On 20 March 2025, Bauer announced it would end its regional Hits Radio breakfast show for the North East and replace it with a new national breakfast show for England and Wales on 9 June 2025. However the pair will then present a
new national breakfast show on DAB spin-off station Hits Radio 90s, and will be produced from Bauer's Newcastle studios.

On 10 June 2026, Bauer announced Steve & Karen's Breakfast Show would also broadcast on Hits Radio 00s, replacing Joel Ross' breakfast show.
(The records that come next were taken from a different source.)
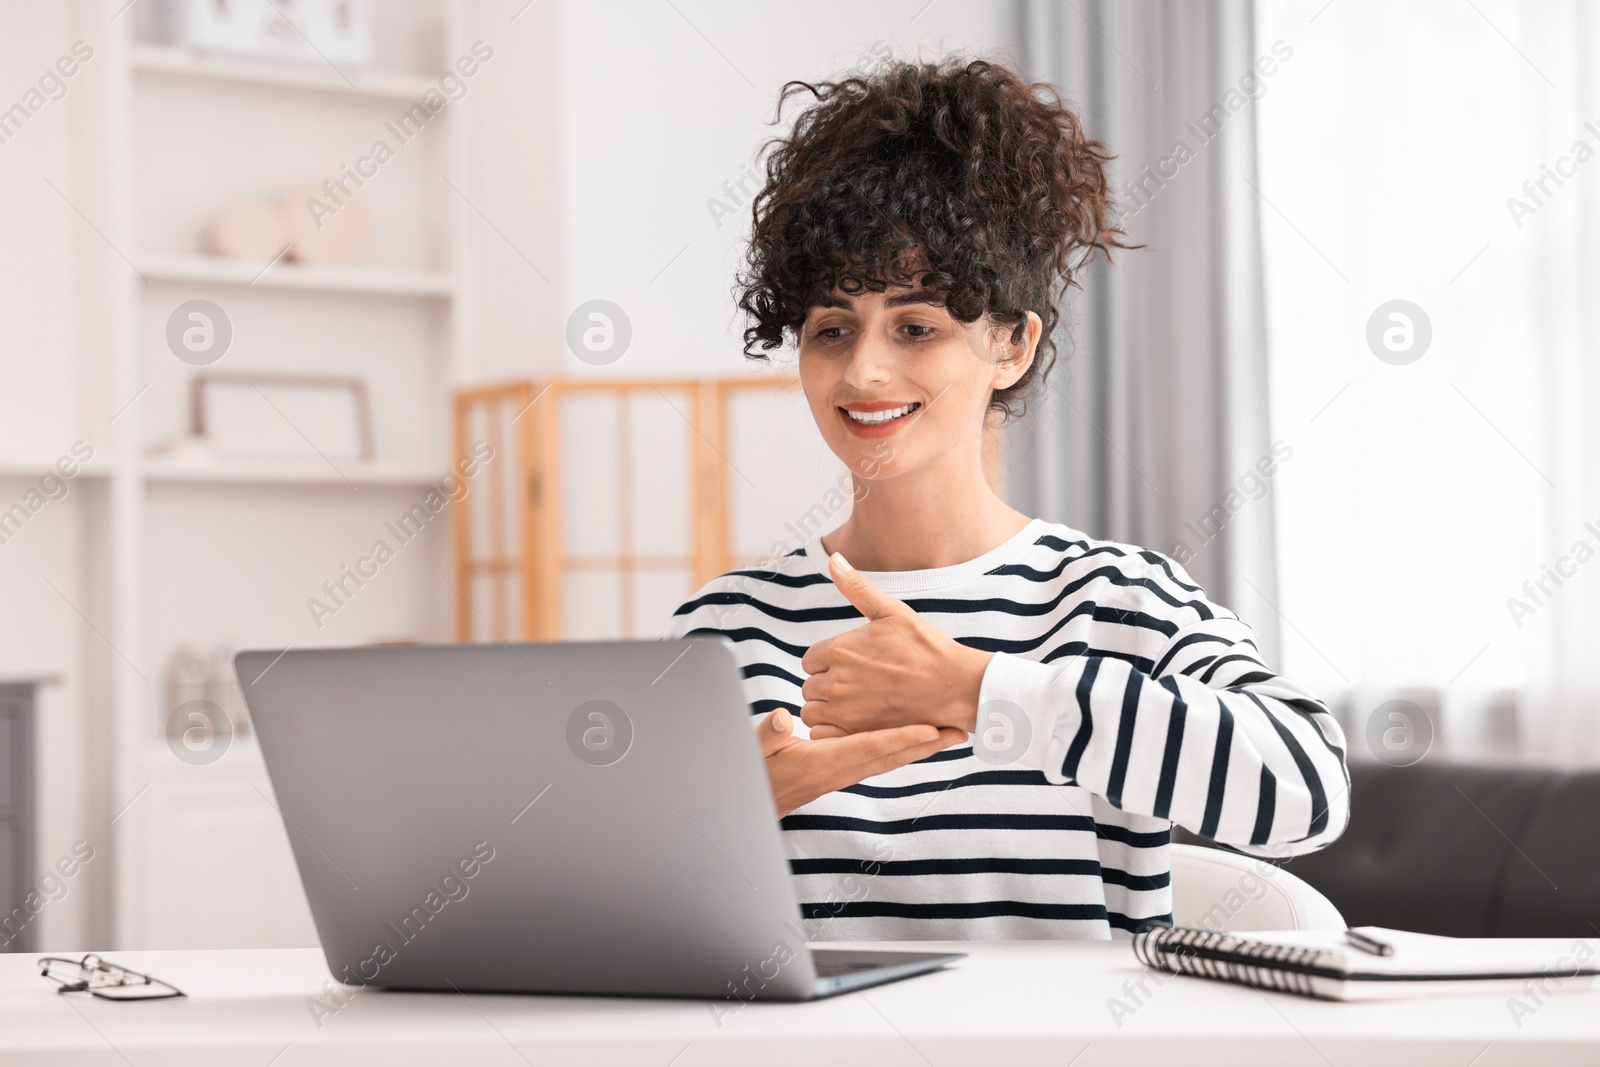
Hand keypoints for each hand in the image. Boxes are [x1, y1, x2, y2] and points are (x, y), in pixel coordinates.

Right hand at [755, 707, 964, 817]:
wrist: (751, 804)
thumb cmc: (752, 774)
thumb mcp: (753, 752)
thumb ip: (767, 736)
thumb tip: (782, 716)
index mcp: (821, 763)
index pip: (868, 748)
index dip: (901, 738)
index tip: (930, 729)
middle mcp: (839, 771)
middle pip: (891, 757)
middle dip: (927, 745)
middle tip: (960, 730)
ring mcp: (843, 773)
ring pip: (889, 759)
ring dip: (921, 747)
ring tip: (950, 732)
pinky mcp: (842, 769)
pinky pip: (879, 758)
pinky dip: (902, 748)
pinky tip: (917, 737)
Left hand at [799, 552, 991, 737]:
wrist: (956, 687)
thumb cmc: (927, 648)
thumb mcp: (892, 611)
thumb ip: (856, 588)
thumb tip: (833, 559)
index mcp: (839, 649)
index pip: (810, 659)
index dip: (828, 662)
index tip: (850, 666)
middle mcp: (835, 681)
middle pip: (810, 686)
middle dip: (827, 685)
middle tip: (857, 686)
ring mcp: (844, 711)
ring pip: (813, 712)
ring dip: (827, 709)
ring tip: (856, 705)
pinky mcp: (856, 735)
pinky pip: (823, 735)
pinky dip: (833, 732)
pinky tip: (855, 723)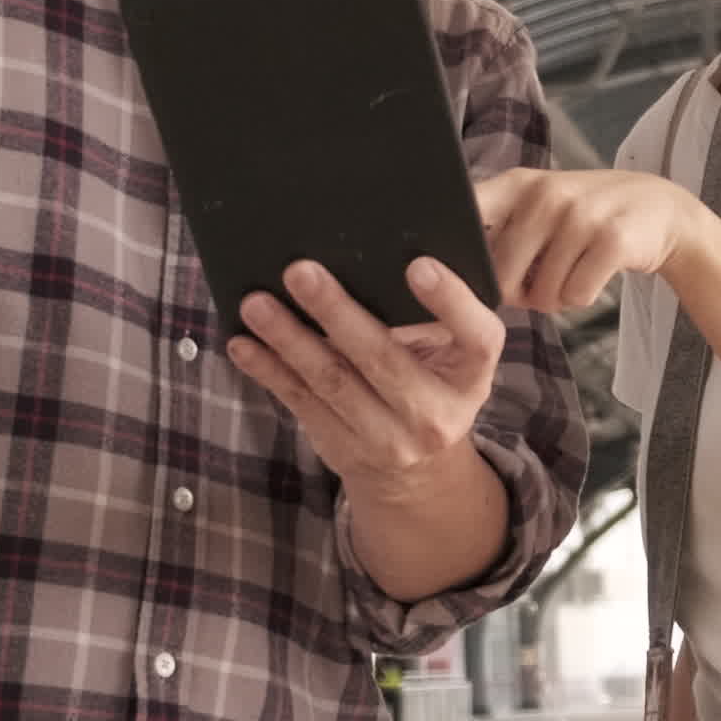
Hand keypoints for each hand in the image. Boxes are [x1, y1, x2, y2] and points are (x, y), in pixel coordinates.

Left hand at [227, 259, 506, 490]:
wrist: (418, 470)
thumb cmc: (431, 381)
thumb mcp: (450, 354)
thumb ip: (428, 314)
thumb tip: (362, 251)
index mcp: (472, 374)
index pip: (477, 337)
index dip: (450, 300)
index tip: (418, 265)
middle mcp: (437, 412)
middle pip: (384, 359)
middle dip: (337, 312)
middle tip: (300, 271)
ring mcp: (390, 438)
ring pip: (332, 382)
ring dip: (289, 339)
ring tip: (256, 304)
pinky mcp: (345, 448)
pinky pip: (301, 403)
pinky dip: (268, 370)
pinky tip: (244, 342)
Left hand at [475, 168, 712, 313]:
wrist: (660, 208)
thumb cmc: (585, 216)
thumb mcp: (537, 205)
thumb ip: (496, 228)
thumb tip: (454, 274)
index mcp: (517, 185)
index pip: (466, 216)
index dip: (456, 252)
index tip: (456, 271)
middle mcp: (547, 195)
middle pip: (502, 277)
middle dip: (517, 294)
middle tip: (537, 282)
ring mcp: (581, 215)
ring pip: (542, 293)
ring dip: (555, 298)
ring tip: (571, 272)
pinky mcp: (612, 240)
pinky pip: (576, 295)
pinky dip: (581, 298)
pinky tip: (592, 276)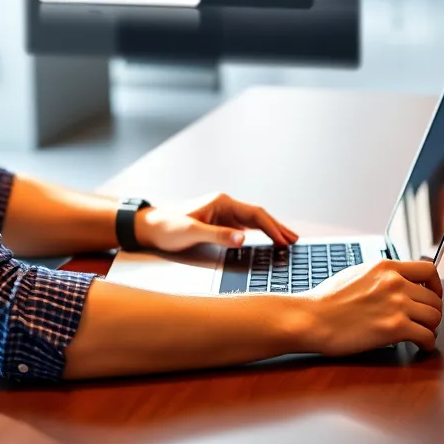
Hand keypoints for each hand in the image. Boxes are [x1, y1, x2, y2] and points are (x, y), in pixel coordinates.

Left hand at [135, 192, 297, 252]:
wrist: (149, 228)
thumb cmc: (166, 228)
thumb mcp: (191, 233)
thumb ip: (218, 236)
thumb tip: (242, 239)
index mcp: (221, 202)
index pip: (254, 214)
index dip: (272, 228)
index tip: (285, 241)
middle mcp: (224, 205)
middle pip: (258, 215)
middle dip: (277, 227)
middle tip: (295, 241)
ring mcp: (222, 213)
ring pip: (253, 221)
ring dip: (270, 230)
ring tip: (287, 240)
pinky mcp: (219, 223)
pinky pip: (244, 226)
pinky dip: (259, 233)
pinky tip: (267, 241)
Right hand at [305, 259, 442, 353]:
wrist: (313, 318)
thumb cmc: (327, 300)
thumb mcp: (356, 274)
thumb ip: (380, 276)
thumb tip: (395, 282)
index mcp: (385, 267)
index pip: (428, 269)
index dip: (435, 285)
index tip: (432, 294)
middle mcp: (395, 282)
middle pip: (435, 298)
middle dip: (432, 311)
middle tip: (424, 321)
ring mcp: (397, 304)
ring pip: (435, 317)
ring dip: (431, 328)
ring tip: (422, 334)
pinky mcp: (395, 328)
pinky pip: (427, 337)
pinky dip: (427, 344)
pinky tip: (419, 346)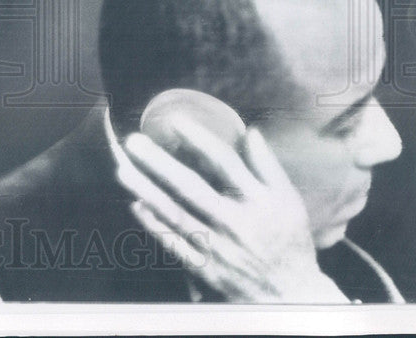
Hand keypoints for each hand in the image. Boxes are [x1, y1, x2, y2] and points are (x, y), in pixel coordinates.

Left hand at [116, 117, 347, 302]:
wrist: (292, 296)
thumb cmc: (290, 242)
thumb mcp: (288, 200)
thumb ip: (268, 165)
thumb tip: (251, 131)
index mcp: (258, 202)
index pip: (224, 162)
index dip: (198, 138)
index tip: (174, 120)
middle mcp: (235, 223)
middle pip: (191, 187)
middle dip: (159, 162)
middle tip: (133, 142)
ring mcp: (217, 248)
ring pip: (175, 215)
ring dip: (146, 191)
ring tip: (123, 170)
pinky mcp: (205, 269)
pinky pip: (174, 244)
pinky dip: (154, 225)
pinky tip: (136, 206)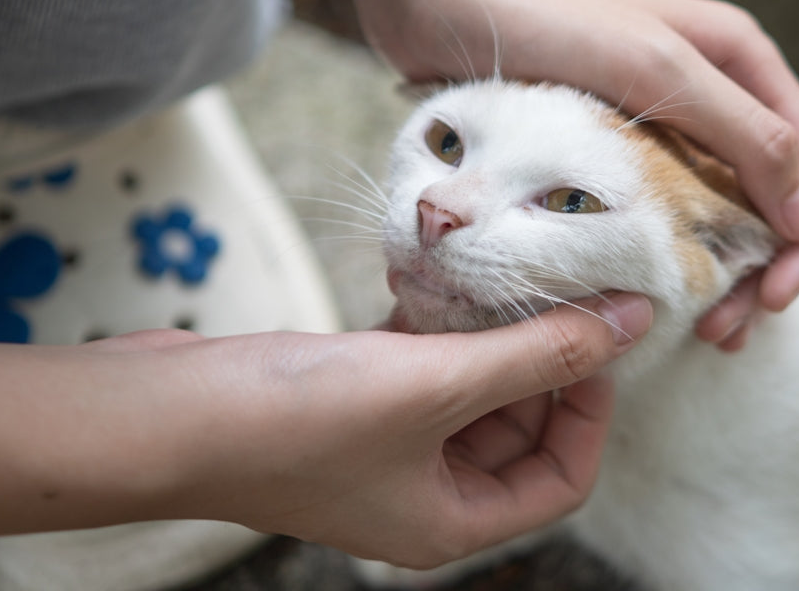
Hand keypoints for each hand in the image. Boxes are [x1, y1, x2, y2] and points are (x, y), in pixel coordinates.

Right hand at [0, 294, 651, 567]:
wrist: (166, 413)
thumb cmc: (299, 421)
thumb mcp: (439, 385)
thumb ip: (539, 352)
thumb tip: (632, 321)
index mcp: (451, 521)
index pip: (561, 476)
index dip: (590, 407)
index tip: (593, 336)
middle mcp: (424, 493)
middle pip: (519, 427)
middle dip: (538, 359)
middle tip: (552, 289)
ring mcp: (385, 447)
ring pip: (469, 388)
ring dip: (483, 334)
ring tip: (492, 276)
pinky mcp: (352, 402)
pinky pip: (419, 365)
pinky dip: (432, 326)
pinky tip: (431, 281)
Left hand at [308, 0, 798, 350]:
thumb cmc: (549, 17)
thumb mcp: (658, 68)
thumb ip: (742, 134)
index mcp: (744, 66)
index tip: (772, 296)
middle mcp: (716, 98)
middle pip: (779, 203)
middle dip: (767, 270)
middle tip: (723, 332)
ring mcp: (665, 129)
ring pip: (724, 218)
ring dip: (723, 278)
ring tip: (698, 330)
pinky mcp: (614, 154)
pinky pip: (665, 217)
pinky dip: (672, 261)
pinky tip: (650, 296)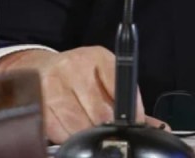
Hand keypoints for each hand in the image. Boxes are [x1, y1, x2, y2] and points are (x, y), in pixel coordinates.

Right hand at [0, 46, 162, 143]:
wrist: (38, 68)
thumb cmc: (77, 75)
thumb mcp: (104, 75)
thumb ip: (128, 100)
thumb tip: (156, 127)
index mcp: (98, 57)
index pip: (122, 86)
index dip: (132, 111)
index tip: (135, 123)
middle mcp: (74, 67)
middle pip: (101, 112)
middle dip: (109, 126)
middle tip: (110, 130)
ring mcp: (53, 85)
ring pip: (79, 125)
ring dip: (88, 134)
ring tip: (89, 129)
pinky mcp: (38, 103)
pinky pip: (58, 131)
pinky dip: (68, 137)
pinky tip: (70, 129)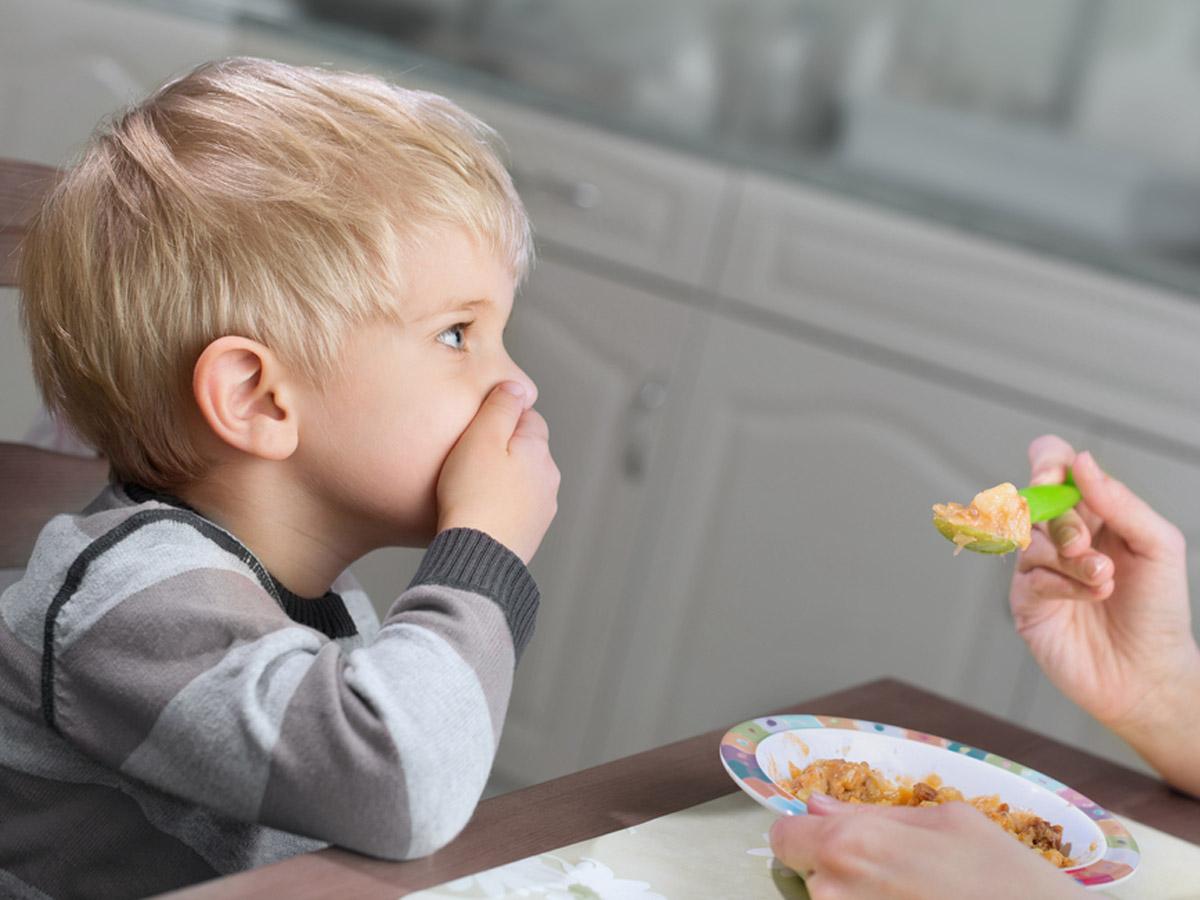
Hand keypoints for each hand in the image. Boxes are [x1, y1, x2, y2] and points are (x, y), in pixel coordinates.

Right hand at [436, 381, 559, 563]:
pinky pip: (516, 508)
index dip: (501, 418)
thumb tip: (517, 386)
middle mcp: (548, 478)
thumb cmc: (473, 496)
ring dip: (503, 480)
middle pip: (526, 450)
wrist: (477, 555)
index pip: (528, 417)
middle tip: (468, 459)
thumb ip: (500, 407)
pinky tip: (479, 512)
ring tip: (470, 489)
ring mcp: (543, 508)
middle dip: (502, 450)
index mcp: (538, 450)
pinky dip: (501, 506)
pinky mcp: (531, 533)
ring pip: (522, 481)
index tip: (477, 429)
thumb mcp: (481, 438)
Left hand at [768, 794, 1084, 899]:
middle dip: (837, 870)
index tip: (830, 838)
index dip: (806, 833)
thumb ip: (876, 813)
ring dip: (858, 897)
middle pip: (808, 874)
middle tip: (892, 875)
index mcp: (851, 843)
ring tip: (914, 895)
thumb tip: (819, 806)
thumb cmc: (1007, 880)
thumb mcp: (949, 821)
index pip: (785, 835)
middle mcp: (836, 891)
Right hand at [1010, 435, 1194, 728]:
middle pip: (1034, 501)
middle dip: (1062, 521)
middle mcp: (1059, 535)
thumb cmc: (1159, 609)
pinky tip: (1091, 597)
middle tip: (1085, 544)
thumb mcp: (1157, 544)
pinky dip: (1064, 584)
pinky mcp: (1026, 601)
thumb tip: (1081, 461)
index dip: (1046, 461)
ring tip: (1104, 581)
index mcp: (1091, 512)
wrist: (1149, 673)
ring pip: (1031, 539)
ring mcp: (1038, 567)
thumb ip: (1120, 501)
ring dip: (1071, 558)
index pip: (1054, 465)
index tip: (1053, 475)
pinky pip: (1030, 576)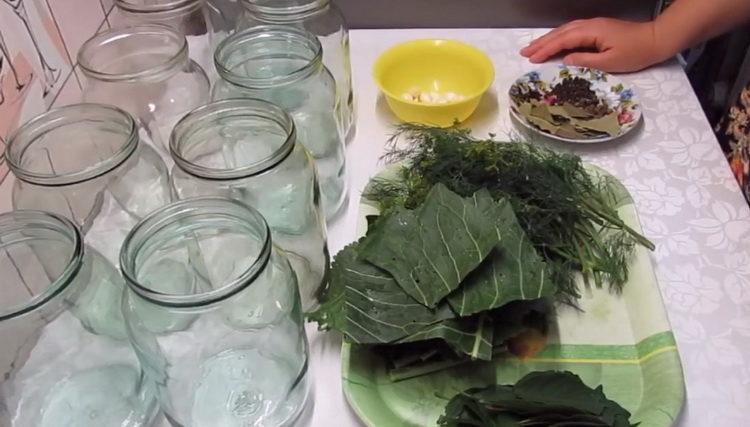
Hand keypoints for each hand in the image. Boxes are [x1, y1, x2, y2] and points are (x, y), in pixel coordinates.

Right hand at [519, 18, 668, 72]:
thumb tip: (565, 61)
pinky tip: (553, 43)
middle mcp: (590, 25)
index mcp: (591, 32)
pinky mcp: (597, 29)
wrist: (655, 40)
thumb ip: (585, 61)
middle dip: (541, 43)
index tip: (531, 59)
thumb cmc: (635, 53)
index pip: (563, 40)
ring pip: (565, 30)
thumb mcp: (609, 62)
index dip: (546, 50)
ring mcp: (593, 25)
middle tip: (524, 52)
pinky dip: (559, 37)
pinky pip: (572, 31)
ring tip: (533, 48)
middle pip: (560, 32)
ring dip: (548, 39)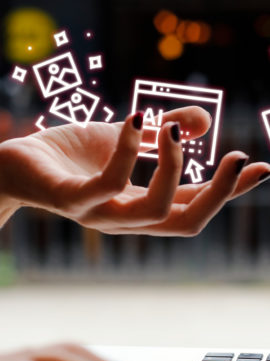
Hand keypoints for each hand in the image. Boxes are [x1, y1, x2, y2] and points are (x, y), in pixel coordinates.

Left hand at [0, 107, 268, 232]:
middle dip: (220, 192)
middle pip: (186, 221)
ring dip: (176, 168)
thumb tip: (201, 124)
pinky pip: (109, 184)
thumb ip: (164, 134)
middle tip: (236, 156)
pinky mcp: (71, 201)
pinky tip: (136, 119)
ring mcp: (100, 215)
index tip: (261, 167)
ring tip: (174, 130)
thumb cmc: (73, 155)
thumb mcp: (126, 138)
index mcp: (142, 207)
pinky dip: (129, 150)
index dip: (231, 191)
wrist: (16, 165)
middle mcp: (127, 219)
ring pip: (156, 211)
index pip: (195, 206)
The music played during the show will remain specific to each station's decade.

==Awards and nominations==

===Arqiva Commercial Radio Awards===

| Year | Award | Entry | Result |
|---|---|---|---|
| 2013 | Breakfast Show of the Year (under 2 Million TSA) | Steve & Karen's Breakfast Show | Gold |
| 2013 | Presenter of the Year (under 2 Million TSA) | Steve Furnell & Karen Oxley | Gold |
| 2014 | Presenter of the Year (under 2 Million TSA) | Steve Furnell & Karen Oxley | Gold |
| 2015 | Presenter of the Year (under 2 Million TSA) | Steve Furnell & Karen Oxley | Silver |

===Sony Radio Academy Awards===

| Year | Award | Entry | Result |
|---|---|---|---|
| 2013 | Breakfast Show of the Year (under 10 million) | Steve & Karen's Breakfast Show | Silver |

==Features==

===Current features===
The show currently uses the following features in its broadcasts:
- First Bit Last Bit - Listeners get the first bit and last bit of a song, film, tv show, advert or something else; and have to figure out what it is.
- Whose Mug Is It? - Steve or Karen have to use three words to describe anything famous dead or alive such as a celebrity, TV character, movie star, singer, historical figure, cartoon character or something else; without naming the picture from an envelope and have to figure out what it is and the caller has to name the correct picture of someone famous once they listened to the three words, winning a Steve and Karen Breakfast Show Mug.
- The Wonky Minute - Listeners come on and have to answer 10 questions correctly in one minute to win £1,000.
- Smashed Bits - Listeners get to listen two different pieces of audio smashed together and then they have to figure out the correct answers of their own.
- Charva Choons - Every Friday, at 9:30am, listeners choose their favourite Charva Choon, a song typically heard in the club scene in the 90s and 00s.

===Previous features===
- Hummer Bummer - Steve or Karen hum a song and a caller must answer correctly.
- Missing Link - Karen gives a caller two things for them to guess the link.
- Morning Glory - Answer a question correctly and win the 'Morning Glory'.
- Tombola of Doom - Two contestants compete in answering some random questions in a certain amount of time. The player with the most points wins an 'I took on the Tombola of Doom and won' t-shirt.
- Baby Jukebox Generator - A song from the year a caller's child was conceived is played.
- Birthday Bangers - Call in if it’s your birthday for a treat and to choose a song from either Steve or Karen’s selections.